**WRITTEN TASK A**
In the listing, begin at the line that contains "惊愁搅梦，更不管庾郎心碎。［前人，祝英台近。］" and stop after the line that contains "落叶西风，吹老几番尘世。［同上。去病案：尘世一作醒醉。］". Format those lines as a numbered list, omitting any blank lines.
◆ ◆ ◆ ◆
Social media

YouTube Shorts takes on TikTok in battle for younger users


YouTube is offering new financial incentives to content creators in an effort to lure them away from fast-growing rival TikTok, as the social media rivals battle over new, younger users amid a slowdown in digital advertising.

The division of Google parent Alphabet will on Wednesday introduce a new revenue share scheme on Shorts, its short-form clips offering, allowing creators to take a cut of advertising profits from their videos.

YouTube has been heavily promoting Shorts, which was launched in 2020 to compete against the popularity of TikTok with Gen Z users. This has seen YouTube, which was launched in 2005, roll out ads on Shorts in September last year.

Nicky Rettke, vice-president of product management at YouTube, told the Financial Times that the short-form clips feature had grown quickly over the past two years.

Shorts has hit more than 1.5bn monthly logged-in viewers — representing three-quarters of the platform’s overall viewer base — and more than the 1bn overall users that TikTok last disclosed in September 2021. TikTok declined to give a current figure.

Nicky Rettke, YouTube executive
Nicky Rettke, vice-president of product management at YouTube, said: ‘We have seen more viewer growth with Shorts, and that creates more inventory for us and more opportunity for advertisers’ © Weinberg-Clark/YouTube

Rettke said this growth had also led to a rise in the number of creators using the platform for the first time who have drawn in new, younger audiences.

“We have seen more viewer growth with Shorts, and that creates more inventory for us and more opportunity for advertisers,” she added.
◆ ◆ ◆ ◆
**WRITTEN TASK B**
Write out the passage of the YouTube Shorts article above without any changes, beginning at the words "Shorts has hit" and stopping after the words "a current figure.".
◆ ◆ ◆ ◆
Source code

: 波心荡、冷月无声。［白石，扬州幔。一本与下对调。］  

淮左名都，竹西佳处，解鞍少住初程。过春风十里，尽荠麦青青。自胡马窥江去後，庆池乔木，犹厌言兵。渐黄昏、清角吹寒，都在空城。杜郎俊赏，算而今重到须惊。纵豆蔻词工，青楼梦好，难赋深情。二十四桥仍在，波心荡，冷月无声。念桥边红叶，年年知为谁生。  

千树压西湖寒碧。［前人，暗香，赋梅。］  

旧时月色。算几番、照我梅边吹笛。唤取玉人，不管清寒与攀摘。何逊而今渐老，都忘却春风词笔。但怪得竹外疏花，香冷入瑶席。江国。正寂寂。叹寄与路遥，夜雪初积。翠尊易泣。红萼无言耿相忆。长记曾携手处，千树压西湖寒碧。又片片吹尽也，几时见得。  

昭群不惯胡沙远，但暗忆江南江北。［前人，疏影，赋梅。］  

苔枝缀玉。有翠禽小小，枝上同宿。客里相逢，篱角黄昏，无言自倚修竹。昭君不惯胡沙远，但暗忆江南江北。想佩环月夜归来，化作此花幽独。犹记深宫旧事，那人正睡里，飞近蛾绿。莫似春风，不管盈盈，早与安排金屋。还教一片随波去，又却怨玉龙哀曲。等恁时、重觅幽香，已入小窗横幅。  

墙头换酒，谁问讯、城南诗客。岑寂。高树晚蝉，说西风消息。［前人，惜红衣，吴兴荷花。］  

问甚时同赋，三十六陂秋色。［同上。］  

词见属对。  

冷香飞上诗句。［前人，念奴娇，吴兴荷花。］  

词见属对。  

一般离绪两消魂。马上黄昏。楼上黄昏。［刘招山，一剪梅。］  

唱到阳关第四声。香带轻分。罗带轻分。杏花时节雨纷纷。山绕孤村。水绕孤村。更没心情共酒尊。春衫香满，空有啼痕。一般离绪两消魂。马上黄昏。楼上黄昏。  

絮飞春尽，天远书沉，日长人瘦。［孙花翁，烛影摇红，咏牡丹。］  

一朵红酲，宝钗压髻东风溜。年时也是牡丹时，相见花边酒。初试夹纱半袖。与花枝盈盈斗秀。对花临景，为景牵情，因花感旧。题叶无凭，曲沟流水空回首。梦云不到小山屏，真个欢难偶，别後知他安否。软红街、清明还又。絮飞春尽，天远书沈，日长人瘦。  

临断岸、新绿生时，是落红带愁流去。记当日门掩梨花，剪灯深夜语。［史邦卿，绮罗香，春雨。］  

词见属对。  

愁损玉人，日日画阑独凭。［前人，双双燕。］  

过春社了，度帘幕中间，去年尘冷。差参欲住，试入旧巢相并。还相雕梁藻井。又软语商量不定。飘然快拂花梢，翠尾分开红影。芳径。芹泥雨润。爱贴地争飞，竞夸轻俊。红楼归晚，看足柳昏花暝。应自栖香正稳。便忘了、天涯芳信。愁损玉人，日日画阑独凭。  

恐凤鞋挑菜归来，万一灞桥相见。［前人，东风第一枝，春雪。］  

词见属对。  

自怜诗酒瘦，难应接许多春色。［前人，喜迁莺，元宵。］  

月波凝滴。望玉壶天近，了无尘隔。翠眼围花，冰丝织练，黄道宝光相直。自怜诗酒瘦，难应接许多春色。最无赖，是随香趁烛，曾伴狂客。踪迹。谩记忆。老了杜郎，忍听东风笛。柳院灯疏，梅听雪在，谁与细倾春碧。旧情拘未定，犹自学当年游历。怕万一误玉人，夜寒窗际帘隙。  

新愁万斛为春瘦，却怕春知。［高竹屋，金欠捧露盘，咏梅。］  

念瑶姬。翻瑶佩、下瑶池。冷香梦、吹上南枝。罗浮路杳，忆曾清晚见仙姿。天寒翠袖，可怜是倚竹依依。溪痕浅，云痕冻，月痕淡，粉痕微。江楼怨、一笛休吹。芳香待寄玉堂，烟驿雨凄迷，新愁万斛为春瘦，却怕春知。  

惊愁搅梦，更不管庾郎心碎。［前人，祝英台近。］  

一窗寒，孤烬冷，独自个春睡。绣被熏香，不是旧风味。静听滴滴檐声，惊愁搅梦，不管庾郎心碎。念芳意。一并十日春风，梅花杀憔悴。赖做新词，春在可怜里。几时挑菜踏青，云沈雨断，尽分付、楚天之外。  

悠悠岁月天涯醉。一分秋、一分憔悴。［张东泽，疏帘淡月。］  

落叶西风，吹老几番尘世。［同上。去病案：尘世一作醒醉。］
◆ ◆ ◆ ◆
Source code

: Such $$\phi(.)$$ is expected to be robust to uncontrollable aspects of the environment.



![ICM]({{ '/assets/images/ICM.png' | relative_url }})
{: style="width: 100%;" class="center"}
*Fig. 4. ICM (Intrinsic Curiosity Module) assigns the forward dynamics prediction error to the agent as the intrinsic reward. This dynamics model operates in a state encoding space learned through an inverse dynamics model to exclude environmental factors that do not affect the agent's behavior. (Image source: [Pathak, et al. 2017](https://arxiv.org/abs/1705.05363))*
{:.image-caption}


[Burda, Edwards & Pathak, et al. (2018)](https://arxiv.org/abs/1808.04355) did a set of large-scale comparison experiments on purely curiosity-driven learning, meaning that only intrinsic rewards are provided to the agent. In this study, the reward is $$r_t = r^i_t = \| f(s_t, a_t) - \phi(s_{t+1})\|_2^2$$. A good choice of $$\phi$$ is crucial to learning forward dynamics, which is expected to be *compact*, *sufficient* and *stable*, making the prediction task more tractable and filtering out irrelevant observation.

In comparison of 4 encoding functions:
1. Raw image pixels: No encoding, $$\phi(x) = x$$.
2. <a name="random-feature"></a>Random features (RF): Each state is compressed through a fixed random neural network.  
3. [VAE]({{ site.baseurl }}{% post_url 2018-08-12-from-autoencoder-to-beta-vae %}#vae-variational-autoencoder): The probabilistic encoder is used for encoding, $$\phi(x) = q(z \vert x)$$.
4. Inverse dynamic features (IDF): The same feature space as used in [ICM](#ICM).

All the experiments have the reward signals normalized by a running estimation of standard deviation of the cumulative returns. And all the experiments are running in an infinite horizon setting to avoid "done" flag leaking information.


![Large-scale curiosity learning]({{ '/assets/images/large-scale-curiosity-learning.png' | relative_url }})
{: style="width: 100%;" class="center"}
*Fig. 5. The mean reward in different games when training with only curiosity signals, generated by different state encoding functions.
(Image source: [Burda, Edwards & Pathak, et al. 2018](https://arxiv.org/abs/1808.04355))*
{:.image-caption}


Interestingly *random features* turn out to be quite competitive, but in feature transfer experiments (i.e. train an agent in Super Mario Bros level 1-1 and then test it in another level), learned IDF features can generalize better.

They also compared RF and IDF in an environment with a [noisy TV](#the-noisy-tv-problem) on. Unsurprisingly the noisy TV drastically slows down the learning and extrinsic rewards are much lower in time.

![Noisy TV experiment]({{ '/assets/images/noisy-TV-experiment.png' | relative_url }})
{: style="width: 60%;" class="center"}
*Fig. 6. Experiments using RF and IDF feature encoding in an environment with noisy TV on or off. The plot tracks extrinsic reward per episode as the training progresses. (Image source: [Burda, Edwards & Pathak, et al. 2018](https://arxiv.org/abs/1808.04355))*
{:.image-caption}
◆ ◆ ◆ ◆
**EXERCISE SOLUTION A**
1. 惊愁搅梦，更不管庾郎心碎。［前人，祝英台近。］  
2. 一窗寒，孤烬冷，独自个春睡。绣被熏香，不是旧风味。静听滴滴檐声，惊愁搅梦，不管庾郎心碎。念芳意。一并十日春风，梅花杀憔悴。赖做新词，春在可怜里。几时挑菜踏青，云沈雨断，尽分付、楚天之外。  
3. 悠悠岁月天涯醉。一分秋、一分憔悴。［张东泽，疏帘淡月。］  
4. 落叶西风，吹老几番尘世。［同上。去病案：尘世一作醒醉。］

**EXERCISE SOLUTION B**
Shorts has hit more than 1.5bn monthly logged-in viewers — representing three-quarters of the platform’s overall viewer base — and more than the 1bn overall users that TikTok last disclosed in September 2021. TikTok declined to give a current figure.